◆ Assigned task
For the listing below, print exactly the lines from the line with "<h2><strong>Conclusion</strong></h2>" to the line with "Unlock the full", both included, and nothing beyond them.

□ □ □ □ □

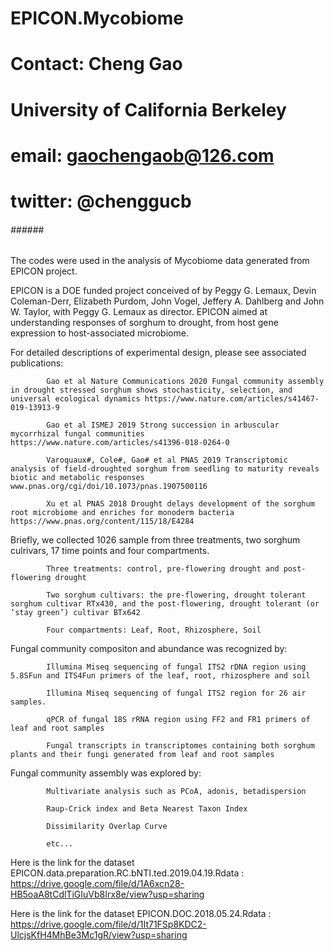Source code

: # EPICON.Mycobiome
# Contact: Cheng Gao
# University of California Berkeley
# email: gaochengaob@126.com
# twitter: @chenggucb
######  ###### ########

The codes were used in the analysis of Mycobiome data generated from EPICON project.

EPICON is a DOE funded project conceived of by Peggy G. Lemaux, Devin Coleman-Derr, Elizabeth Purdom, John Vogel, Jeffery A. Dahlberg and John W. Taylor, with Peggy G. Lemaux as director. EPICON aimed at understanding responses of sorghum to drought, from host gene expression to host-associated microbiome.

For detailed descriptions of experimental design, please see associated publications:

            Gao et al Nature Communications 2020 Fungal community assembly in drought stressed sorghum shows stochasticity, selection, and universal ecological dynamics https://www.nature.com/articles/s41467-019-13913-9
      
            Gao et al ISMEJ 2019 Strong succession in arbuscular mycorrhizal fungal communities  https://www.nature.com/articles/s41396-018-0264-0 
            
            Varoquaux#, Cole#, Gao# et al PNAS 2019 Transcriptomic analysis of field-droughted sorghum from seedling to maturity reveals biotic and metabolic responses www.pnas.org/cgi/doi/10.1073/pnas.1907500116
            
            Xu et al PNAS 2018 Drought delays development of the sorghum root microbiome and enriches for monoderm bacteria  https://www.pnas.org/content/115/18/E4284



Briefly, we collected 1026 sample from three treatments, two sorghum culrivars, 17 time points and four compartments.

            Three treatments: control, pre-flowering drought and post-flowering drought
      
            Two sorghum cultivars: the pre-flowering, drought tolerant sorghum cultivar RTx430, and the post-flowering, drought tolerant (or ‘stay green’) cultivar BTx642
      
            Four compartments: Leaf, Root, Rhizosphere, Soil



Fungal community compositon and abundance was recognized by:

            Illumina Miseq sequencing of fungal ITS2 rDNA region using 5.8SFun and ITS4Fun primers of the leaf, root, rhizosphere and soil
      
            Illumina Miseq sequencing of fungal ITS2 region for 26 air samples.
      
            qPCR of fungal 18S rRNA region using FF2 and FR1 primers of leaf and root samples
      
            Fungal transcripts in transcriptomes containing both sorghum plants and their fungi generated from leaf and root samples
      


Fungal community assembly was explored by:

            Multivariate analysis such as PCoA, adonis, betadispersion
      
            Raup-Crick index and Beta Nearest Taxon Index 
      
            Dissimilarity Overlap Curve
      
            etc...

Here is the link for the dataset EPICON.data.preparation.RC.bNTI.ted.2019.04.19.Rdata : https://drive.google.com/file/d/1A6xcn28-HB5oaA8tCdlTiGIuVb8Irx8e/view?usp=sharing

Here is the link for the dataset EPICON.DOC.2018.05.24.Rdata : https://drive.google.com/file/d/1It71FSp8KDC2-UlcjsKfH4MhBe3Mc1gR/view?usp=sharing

□ □ □ □ □

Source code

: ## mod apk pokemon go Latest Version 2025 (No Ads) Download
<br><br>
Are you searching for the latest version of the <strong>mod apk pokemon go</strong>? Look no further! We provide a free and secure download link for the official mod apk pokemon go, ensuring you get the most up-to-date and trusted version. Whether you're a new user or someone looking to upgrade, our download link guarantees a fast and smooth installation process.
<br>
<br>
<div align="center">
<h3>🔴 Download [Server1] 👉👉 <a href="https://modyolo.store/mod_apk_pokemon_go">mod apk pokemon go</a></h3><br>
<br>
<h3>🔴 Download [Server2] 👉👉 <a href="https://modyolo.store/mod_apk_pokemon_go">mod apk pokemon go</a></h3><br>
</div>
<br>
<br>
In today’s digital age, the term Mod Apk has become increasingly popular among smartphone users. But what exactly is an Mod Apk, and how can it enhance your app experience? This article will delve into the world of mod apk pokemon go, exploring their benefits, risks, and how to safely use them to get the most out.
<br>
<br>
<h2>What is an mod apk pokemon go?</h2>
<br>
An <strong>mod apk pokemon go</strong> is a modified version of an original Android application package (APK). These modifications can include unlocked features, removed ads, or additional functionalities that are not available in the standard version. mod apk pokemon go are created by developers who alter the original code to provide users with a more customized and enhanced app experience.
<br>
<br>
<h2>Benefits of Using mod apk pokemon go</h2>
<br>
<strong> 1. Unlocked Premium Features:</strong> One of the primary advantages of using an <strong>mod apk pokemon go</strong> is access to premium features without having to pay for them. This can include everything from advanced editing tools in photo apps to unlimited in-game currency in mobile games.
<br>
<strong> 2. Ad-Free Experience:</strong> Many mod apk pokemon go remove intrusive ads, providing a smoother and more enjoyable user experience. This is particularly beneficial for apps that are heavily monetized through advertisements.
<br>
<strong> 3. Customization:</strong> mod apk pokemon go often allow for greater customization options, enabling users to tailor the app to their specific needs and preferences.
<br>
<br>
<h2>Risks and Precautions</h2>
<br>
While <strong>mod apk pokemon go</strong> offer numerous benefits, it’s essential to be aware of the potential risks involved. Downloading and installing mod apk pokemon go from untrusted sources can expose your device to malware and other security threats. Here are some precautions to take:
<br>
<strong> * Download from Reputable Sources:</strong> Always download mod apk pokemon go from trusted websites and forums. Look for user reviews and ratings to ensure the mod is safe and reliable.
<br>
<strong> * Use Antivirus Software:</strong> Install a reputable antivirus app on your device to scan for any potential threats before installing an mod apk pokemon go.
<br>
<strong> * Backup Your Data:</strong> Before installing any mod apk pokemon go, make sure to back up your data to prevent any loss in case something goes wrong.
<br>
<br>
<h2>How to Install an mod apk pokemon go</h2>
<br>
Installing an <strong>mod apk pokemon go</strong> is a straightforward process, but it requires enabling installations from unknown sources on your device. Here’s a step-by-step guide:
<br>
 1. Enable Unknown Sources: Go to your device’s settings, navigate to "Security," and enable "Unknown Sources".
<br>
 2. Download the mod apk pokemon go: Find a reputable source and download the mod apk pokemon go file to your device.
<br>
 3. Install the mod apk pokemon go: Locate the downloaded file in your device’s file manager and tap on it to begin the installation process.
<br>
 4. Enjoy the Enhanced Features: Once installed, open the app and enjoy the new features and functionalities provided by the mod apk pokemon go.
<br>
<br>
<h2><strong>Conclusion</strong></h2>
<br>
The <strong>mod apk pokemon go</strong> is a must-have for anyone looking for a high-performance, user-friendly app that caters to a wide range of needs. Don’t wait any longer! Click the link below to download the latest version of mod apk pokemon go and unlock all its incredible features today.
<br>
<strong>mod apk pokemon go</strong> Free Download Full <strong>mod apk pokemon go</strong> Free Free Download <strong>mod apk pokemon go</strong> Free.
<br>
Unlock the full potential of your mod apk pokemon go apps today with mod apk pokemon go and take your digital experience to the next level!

□ □ □ □ □

◆ Output for this exercise
<h2><strong>Conclusion</strong></h2>
<br>
The <strong>mod apk pokemon go</strong> is a must-have for anyone looking for a high-performance, user-friendly app that caters to a wide range of needs. Don’t wait any longer! Click the link below to download the latest version of mod apk pokemon go and unlock all its incredible features today.
<br>
<strong>mod apk pokemon go</strong> Free Download Full <strong>mod apk pokemon go</strong> Free Free Download <strong>mod apk pokemon go</strong> Free.
<br>
Unlock the full potential of your mod apk pokemon go apps today with mod apk pokemon go and take your digital experience to the next level!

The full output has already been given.